Review of The TV Set (2007) by Burton L — 03 Jun 2007
Here is a movie that hedged its bets, didn't take one way or the other, and came up short, both in duration and quality. As a satire of television production and the selling of souls along the way, the movie fluctuated between a very human and dramatic approach and a more over-the-top one.
Duchovny and Gruffud (who is perhaps best known from King Arthur) play two men whose virtues and even lives descend from higher places into the lowest common denominator, where they find themselves, as Duchovny appropriately puts it, perpetuating the pipeline of crap feeding into America's homes.
This more moving duo contrasts oddly with Weaver and the show's dimwitted lead actor, who's more concerned with money and his co-lead's body than with the artistic vision or shaping of his craft.

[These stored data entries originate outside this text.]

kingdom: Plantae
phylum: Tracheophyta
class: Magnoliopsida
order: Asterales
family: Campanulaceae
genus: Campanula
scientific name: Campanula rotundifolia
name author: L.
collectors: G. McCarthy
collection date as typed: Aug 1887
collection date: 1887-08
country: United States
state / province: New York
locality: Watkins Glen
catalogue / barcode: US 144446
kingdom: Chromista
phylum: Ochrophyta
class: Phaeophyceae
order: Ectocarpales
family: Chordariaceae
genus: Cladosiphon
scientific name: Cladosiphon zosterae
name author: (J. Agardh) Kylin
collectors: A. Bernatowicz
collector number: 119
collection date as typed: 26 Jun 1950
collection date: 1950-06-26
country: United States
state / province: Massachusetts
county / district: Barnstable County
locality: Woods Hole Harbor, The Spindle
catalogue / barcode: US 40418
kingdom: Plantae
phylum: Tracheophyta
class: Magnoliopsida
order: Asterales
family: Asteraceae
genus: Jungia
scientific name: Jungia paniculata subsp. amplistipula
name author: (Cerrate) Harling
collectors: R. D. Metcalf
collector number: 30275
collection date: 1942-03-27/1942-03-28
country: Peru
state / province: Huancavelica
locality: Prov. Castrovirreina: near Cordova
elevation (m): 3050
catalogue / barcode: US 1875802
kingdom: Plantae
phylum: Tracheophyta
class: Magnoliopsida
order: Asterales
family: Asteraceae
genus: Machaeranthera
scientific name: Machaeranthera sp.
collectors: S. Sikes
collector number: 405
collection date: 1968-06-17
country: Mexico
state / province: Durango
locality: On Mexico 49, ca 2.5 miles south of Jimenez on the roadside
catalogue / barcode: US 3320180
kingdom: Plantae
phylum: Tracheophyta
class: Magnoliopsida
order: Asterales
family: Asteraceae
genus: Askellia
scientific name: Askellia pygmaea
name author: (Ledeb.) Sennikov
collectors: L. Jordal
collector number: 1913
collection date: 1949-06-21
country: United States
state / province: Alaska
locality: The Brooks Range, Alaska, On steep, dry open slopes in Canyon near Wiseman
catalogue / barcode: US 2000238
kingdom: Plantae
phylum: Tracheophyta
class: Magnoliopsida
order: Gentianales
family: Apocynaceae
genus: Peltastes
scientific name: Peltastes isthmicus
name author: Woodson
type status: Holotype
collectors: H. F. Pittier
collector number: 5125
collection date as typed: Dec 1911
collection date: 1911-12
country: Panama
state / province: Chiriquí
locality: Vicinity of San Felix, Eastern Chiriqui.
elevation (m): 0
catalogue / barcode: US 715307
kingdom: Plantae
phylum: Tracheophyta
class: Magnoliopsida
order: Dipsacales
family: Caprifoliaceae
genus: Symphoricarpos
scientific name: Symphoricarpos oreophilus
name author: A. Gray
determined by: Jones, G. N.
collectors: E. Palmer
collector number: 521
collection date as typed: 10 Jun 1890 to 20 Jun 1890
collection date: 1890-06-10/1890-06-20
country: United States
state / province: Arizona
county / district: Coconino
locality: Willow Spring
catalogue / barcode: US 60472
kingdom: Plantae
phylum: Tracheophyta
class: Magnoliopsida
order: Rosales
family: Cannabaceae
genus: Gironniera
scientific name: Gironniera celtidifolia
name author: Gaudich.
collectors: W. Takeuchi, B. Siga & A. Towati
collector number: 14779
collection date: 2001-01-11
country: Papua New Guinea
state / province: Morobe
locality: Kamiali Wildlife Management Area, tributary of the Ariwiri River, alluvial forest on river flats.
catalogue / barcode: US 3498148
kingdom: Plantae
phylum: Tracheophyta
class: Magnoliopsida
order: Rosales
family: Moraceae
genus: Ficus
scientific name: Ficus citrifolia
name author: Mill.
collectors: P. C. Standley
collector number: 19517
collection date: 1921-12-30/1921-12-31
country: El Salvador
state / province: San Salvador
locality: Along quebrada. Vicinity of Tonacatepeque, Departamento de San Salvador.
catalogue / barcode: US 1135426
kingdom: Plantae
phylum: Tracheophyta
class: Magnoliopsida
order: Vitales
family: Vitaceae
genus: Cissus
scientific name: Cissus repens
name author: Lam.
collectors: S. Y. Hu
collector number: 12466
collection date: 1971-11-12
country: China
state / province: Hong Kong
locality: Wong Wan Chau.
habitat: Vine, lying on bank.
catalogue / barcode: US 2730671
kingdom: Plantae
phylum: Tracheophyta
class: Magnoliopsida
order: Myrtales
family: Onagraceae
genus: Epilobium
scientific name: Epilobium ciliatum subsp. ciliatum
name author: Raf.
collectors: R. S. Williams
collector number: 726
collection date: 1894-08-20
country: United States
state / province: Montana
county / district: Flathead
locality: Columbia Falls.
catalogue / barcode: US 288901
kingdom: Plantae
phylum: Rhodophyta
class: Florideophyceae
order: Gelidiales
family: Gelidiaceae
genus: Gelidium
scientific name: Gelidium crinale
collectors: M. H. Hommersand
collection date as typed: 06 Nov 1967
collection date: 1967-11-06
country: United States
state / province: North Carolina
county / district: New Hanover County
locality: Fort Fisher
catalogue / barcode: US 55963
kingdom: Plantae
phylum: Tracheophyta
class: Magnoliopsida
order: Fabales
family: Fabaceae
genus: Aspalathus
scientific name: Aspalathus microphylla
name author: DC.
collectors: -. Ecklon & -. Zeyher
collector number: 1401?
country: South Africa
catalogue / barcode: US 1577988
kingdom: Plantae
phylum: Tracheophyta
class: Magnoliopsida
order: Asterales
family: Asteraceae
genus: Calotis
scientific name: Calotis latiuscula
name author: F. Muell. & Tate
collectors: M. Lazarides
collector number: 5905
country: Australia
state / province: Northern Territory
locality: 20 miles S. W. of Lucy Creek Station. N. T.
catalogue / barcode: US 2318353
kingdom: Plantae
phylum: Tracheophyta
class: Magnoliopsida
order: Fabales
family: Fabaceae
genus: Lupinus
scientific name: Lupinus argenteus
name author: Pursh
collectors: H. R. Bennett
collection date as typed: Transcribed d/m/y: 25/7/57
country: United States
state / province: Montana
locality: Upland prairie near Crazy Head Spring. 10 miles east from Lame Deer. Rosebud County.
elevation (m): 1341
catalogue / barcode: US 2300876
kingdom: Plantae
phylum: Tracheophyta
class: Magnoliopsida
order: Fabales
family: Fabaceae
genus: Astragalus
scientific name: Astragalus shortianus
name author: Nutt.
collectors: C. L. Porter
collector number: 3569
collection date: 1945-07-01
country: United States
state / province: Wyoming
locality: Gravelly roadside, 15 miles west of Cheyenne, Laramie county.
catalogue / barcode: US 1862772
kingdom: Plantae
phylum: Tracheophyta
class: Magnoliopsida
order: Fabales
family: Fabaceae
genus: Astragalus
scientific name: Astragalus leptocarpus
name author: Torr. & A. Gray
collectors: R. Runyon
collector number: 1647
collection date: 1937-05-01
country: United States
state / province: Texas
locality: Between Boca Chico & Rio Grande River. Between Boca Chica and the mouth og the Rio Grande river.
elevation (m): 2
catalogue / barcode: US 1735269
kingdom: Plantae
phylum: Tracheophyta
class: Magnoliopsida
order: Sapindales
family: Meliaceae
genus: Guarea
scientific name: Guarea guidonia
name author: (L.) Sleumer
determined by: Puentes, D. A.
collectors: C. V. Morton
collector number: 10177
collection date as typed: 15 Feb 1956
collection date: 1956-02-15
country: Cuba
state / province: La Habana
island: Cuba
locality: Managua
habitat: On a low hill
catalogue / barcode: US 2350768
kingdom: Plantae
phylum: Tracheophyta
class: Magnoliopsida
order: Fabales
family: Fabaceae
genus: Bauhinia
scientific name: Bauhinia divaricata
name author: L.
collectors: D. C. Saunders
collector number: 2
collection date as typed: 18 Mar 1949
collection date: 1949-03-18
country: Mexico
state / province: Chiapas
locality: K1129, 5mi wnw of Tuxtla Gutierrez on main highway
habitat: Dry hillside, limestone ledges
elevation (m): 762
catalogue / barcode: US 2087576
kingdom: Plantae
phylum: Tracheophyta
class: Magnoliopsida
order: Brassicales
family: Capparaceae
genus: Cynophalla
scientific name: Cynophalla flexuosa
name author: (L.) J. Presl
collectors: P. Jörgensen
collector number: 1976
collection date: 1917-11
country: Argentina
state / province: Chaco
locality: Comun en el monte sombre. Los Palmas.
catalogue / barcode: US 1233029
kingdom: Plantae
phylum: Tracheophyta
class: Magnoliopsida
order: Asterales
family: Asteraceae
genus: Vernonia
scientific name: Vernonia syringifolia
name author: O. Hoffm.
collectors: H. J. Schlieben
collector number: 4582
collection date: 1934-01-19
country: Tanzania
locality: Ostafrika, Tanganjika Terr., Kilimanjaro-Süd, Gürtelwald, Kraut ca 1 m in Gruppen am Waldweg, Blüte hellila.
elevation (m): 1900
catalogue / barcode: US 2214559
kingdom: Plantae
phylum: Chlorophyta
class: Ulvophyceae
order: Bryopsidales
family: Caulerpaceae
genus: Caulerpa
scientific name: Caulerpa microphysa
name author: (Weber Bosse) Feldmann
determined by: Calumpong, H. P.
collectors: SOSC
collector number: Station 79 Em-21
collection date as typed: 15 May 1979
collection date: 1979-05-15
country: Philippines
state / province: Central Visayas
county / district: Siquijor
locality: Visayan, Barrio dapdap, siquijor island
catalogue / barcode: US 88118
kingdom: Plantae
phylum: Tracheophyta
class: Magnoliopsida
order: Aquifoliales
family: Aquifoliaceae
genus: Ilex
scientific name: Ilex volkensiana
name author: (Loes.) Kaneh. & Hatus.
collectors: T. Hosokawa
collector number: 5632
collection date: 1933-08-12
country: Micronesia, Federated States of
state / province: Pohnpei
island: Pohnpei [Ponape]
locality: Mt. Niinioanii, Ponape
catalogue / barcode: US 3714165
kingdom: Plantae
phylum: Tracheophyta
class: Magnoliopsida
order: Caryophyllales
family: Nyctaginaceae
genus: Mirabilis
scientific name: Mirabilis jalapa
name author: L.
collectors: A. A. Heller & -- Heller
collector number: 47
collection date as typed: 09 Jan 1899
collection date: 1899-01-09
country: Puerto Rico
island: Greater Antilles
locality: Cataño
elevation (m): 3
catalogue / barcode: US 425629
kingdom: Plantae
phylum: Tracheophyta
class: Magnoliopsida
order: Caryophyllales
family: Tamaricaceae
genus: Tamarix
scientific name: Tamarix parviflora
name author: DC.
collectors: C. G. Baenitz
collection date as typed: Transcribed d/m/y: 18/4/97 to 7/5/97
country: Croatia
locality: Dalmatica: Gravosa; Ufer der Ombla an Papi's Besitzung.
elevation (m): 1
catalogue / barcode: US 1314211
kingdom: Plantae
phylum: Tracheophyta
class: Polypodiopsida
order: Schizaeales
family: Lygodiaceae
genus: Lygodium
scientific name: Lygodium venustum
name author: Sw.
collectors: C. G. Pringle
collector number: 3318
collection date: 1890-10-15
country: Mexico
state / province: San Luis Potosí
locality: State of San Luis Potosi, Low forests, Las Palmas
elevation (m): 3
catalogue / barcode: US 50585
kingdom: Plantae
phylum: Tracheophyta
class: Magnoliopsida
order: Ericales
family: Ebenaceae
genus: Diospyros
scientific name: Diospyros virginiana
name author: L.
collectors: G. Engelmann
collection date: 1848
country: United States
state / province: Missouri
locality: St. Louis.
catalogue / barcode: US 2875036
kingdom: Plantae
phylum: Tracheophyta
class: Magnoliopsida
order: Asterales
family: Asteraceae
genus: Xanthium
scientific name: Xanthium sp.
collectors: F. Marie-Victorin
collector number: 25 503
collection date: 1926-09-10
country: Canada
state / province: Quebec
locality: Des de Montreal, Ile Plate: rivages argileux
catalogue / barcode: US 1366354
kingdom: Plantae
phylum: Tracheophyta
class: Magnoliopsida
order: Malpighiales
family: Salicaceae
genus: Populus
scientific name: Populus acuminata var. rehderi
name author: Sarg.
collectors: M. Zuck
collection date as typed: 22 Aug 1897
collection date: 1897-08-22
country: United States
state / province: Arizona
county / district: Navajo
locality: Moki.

To me, the over-the-top TV exec found in Weaver, along with the lead actor, failed to mesh well with the more subdued, more human Duchovny and Gruffud. In a spectrum-sense, the movie never settles quite in the middle ground of combining the two poles and lets the comical and the despairing never truly meet in the same scene.
The movie bounces back and forth between these poles but never integrates one into the other. As character development the movie works, but the overall style and framework connecting the different experiences is a little disjointed.
Not to forget that we never see the aftermath, no falling action; Duchovny settles into producing a bad show, yes, but what happens to Gruffud's marriage, the two leads, the show itself, is only implied.
The cliche, art-house message of 'corporate-america destroying creativity' is seen almost in a misanthropic light, which is as depressing as it is unentertaining. A few set-piece gags save face, and a large supporting cast adds flavor, but a unified approach and another twenty minutes might have been interesting.
Two Stars.
This review of The TV Set (2007) was written by Burton L on 03 Jun 2007.
The TV Set has generally received positive reviews.